- [Assignment]:
Search the material below for the string "wife" and copy each line where it appears.

⟨

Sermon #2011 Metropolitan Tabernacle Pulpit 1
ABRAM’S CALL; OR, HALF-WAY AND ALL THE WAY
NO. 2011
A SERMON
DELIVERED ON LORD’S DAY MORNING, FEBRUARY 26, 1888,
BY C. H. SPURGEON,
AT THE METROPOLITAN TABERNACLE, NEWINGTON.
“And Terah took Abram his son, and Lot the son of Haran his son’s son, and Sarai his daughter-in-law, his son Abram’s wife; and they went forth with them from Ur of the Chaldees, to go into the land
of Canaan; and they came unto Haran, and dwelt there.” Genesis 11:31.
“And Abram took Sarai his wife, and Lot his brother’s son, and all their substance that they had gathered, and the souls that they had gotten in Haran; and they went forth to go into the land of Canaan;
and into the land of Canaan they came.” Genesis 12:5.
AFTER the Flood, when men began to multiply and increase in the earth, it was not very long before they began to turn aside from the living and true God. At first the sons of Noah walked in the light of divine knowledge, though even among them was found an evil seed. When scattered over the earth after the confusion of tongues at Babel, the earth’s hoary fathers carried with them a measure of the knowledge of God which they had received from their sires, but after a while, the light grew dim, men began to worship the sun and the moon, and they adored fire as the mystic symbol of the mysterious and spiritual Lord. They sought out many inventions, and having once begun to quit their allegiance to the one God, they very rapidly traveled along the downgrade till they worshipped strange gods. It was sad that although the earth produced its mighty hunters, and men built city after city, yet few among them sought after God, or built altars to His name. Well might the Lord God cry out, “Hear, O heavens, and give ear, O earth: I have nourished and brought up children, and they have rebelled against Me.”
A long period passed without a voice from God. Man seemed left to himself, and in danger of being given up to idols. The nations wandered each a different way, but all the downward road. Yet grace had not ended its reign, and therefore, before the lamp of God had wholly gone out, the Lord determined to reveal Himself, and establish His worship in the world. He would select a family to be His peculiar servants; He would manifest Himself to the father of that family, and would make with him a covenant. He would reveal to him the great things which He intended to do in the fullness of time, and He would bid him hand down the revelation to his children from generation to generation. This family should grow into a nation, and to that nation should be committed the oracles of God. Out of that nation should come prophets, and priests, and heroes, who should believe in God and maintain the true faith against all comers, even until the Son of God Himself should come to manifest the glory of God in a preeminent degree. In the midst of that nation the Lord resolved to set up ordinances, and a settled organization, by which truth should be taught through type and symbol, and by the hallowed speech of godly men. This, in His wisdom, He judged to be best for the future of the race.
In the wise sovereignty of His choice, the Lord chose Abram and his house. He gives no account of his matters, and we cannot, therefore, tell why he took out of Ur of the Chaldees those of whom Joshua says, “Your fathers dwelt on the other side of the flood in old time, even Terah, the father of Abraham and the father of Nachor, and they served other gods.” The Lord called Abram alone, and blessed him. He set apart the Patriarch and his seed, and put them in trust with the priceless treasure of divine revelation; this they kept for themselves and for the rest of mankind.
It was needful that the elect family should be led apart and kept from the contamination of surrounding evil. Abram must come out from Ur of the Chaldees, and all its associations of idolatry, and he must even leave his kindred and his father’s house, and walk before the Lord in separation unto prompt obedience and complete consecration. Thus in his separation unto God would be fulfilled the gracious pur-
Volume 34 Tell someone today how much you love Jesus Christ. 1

⟩

- [Output]:
“And Terah took Abram his son, and Lot the son of Haran his son’s son, and Sarai his daughter-in-law, his son Abram’s wife; and they went forth with them from Ur of the Chaldees, to go into the land
“And Abram took Sarai his wife, and Lot his brother’s son, and all their substance that they had gathered, and the souls that they had gotten in Haran; and they went forth to go into the land of Canaan;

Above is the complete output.